In late 1917, he returned to Kiev to establish an Azerbaijani cultural association. In 1918 he was appointed to represent the newly-established Azerbaijan Democratic Republic in the Ukrainian People's Republic but there was so much political unrest and turmoil in the region, he was not able to establish an office there. He then moved to Simferopol, Crimea where he worked for a while as a judiciary advisor.

There he published his research work Lithuanian Tatars dedicated to the history and culture of Lipka Tatars. At the same time, he popularized Azeri culture by publishing related articles, especially about literature, in the local newspapers. Then in 1919, he was appointed to open the Azerbaijan Embassy in Constantinople, Turkey. He managed only to set it up only briefly for a few months before the Bolsheviks took control of Baku, leaving him without job, salary, guidance as to what to do—essentially, without a country.

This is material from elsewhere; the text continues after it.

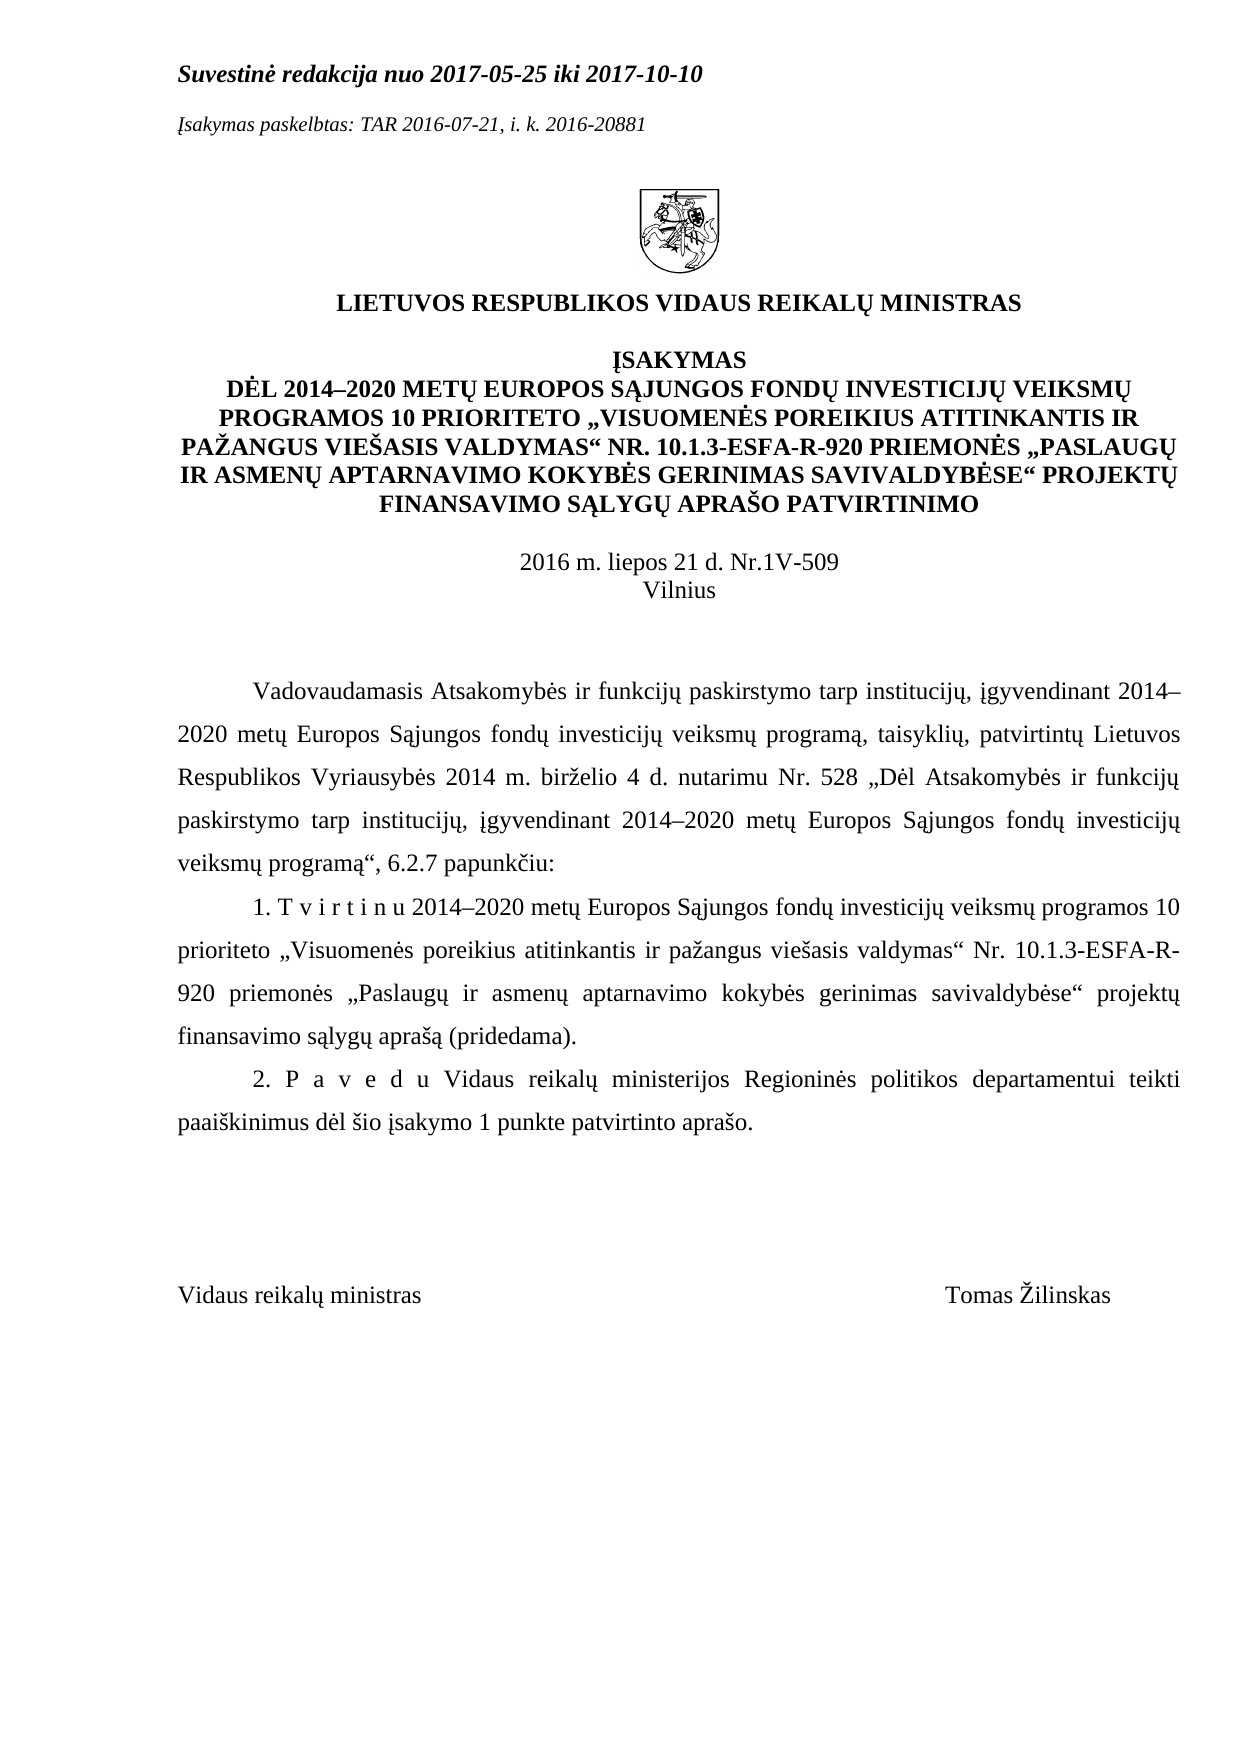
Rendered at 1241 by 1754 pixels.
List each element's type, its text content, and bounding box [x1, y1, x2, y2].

text Vadovaudamasis Atsakomybės ir funkcijų paskirstymo tarp institucijų, įgyvendinant 2014–2020 metų Europos Sąjungos fondų investicijų veiksmų programą, taisyklių, patvirtintų Lietuvos Respublikos Vyriausybės 2014 m. birželio 4 d. nutarimu Nr. 528 „Dėl Atsakomybės ir funkcijų paskirstymo tarp institucijų, įgyvendinant 2014–2020 metų Europos Sąjungos fondų investicijų veiksmų programą“, 6.2.7 papunkčiu: [177, 676, 1181, 877]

Vazirov wrote at least two books that were published while he was in Turkey: (1) "A Survey of Azerbaijani Literature" (1921), and (2) "The History, Geography and Economy of Azerbaijan" (1921). Vazirov then left for France to join his younger brother Mir Abdulla, who was studying at the Institut d'Études Politiques de Paris and from which he graduated in 1925.

In Paris where thousands of émigrés had fled in desperation after the collapse of the Russian Empire, Vazirov was unable to find a job in his field. He tried to get a job driving a taxicab but twice failed the exam. He eventually managed to get a job working in an automobile locomotive factory in the Paris suburb of Clichy, Hauts-de-Seine. He also wrote for a local publication, entitled Les lettres orientales ("Eastern Letters").